In a way, my concerns were right. I did leave behind the only way of life that I had ever known. Cultures and norms are different here. I no longer have so many of the amenities I happily took for granted in the states. Ugandans don’t eat the same food as Americans. They don’t communicate in the same way as Americans. Nothing runs the same way it did back home. Not knowing a single person on the entire continent when I arrived, I met new people and made new friends. I even had to change the way I communicate with my old friends and family. I have had more triumphs and frustrations in this single year than I can ever remember having before. With time, I have learned to adapt to these things, sometimes consciously, and sometimes without noticing it at all.

In the same way, I know that things at home have gone on in my absence. My friends’ and family’s lives have taken on exciting new changes as well. Some have struck out on their own adventures to exotic places, but all of them are in different places, figuratively and/or literally, from the time I last saw them. I continue to read about the pessimism regarding the economy. There’s apparently a new political movement in America. The iPad (which looks phenomenal, by the way) was unveiled. New music, movies, books, and trends are undoubtedly sweeping the nation. The Cleveland Cavaliers can’t win a game… Life has changed.

I have accepted all of this as true. There would be no point in denying it. The difference now, I suppose, is only in the way I view these changes. Before, I was afraid that the differences between my life now and my life before I left would create a barrier between me and everyone and everything I loved, but now I know that that is not the case. I have changed and so has everything else, but that doesn’t mean it is the end of anything. Change does not necessarily mean that things have diverged, as I once feared. They have just grown. Sure, everything will be a little different, but, to me, that’s exciting!

Exactly a year ago today I set out from Columbus, Ohio, bound for Uganda. Being so close to everything, it can be difficult to tell, but looking back now I can see that so much has happened in that year.

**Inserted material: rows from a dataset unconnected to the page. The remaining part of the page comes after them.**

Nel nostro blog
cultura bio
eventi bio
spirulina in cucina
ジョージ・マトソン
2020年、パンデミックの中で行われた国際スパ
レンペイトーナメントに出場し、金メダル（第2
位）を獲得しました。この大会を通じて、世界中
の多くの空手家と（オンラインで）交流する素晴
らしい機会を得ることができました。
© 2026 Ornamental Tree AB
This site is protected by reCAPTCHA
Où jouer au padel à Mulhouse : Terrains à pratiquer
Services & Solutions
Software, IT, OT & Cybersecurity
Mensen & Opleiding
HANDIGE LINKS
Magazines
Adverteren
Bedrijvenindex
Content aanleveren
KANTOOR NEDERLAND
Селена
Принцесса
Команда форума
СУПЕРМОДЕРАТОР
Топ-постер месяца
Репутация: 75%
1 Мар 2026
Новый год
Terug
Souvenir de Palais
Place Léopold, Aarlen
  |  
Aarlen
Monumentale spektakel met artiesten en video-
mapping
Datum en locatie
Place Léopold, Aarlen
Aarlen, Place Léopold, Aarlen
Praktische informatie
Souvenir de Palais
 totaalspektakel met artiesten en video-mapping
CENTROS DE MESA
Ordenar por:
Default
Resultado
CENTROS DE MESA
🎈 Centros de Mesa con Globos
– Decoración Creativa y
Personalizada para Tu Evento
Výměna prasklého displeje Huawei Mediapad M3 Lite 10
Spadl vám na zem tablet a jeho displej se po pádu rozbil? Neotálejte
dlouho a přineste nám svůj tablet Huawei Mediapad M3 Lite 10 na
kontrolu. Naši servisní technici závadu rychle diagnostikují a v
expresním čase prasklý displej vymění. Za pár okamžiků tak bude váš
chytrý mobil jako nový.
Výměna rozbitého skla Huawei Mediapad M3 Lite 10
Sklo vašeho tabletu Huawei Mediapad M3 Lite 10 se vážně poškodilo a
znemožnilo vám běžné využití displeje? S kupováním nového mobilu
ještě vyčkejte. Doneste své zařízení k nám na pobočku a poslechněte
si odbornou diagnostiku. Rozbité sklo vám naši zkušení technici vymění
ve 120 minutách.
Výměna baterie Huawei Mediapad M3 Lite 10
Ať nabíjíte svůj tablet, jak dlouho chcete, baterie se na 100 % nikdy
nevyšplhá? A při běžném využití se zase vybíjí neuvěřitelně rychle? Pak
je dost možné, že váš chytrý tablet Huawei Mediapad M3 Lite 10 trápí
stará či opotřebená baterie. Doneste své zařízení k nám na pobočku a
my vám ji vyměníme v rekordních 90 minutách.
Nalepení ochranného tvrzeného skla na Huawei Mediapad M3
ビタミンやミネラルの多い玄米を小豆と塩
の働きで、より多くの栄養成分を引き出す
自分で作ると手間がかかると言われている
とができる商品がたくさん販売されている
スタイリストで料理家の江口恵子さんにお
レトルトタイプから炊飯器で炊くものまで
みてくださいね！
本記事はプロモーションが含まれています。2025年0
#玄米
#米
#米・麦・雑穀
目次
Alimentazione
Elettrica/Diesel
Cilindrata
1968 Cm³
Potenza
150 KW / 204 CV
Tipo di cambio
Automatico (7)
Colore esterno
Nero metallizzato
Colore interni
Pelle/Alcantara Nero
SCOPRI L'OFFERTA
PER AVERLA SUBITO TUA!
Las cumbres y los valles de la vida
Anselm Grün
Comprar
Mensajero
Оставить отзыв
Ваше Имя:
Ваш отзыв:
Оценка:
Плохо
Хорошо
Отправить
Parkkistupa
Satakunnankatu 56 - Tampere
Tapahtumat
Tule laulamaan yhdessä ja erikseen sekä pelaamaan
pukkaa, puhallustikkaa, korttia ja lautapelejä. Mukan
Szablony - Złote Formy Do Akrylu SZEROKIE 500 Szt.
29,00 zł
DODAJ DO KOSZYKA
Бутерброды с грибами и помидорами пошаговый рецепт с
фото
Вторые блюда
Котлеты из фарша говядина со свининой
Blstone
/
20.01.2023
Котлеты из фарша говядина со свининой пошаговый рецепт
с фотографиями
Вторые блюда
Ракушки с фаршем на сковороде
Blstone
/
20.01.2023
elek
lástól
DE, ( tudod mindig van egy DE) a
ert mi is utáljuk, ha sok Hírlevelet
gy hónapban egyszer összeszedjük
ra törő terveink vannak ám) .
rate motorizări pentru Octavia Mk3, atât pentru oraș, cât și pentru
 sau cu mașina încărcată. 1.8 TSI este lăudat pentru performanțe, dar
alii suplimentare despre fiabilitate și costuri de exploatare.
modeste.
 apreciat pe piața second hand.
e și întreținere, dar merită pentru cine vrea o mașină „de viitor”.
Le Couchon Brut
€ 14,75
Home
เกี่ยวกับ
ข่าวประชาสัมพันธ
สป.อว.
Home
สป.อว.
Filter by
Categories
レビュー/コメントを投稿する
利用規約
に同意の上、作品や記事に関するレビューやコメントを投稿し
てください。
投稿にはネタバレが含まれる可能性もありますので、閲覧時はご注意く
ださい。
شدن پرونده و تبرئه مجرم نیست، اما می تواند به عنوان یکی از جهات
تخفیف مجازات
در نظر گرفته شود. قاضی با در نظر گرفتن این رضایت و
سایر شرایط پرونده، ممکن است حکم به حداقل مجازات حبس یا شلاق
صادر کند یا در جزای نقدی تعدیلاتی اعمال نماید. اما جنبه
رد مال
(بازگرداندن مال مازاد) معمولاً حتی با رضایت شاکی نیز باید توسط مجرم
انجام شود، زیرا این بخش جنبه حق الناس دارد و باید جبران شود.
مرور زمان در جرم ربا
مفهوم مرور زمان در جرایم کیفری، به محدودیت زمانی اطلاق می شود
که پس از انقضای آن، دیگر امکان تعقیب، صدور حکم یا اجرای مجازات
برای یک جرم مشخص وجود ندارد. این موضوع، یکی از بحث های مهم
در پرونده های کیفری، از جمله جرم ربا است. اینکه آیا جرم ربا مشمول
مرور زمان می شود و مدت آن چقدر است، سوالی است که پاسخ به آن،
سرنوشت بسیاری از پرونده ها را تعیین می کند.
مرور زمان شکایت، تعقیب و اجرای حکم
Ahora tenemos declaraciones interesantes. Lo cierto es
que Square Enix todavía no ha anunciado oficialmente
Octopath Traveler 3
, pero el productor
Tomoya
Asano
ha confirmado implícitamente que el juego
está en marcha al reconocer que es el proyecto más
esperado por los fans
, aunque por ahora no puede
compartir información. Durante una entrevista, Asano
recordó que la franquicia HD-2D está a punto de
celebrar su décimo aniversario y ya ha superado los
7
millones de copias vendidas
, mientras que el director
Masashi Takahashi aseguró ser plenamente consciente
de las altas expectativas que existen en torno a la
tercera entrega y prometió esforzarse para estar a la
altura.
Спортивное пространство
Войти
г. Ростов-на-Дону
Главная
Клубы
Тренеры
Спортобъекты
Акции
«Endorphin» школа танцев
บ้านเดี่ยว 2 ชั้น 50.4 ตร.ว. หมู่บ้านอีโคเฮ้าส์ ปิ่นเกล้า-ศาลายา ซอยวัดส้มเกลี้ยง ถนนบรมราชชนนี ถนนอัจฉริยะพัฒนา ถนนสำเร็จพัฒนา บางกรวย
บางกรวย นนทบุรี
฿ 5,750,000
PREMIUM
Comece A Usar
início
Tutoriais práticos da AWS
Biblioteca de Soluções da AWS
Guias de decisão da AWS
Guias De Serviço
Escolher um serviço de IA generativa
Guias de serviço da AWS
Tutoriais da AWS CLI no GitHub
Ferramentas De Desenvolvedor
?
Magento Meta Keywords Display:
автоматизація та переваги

I have had four homes in four different communities, I have been on safaris, climbed volcanoes, been immersed in new cultures, worked on countless different projects in different roles, eaten hundreds of plates of rice and beans, been through thousands of bananas, and I have met so many new people, not just from Uganda, but all over the world. Many of the experiences have been incredible, and more than a few have been considerably less than that. People often ask me what’s the biggest way that I have changed since I have been here, and, a year in, I still find it hard to answer that question. The one thing I can say with certainty, however, is that I have definitely changed. But really, who hasn’t?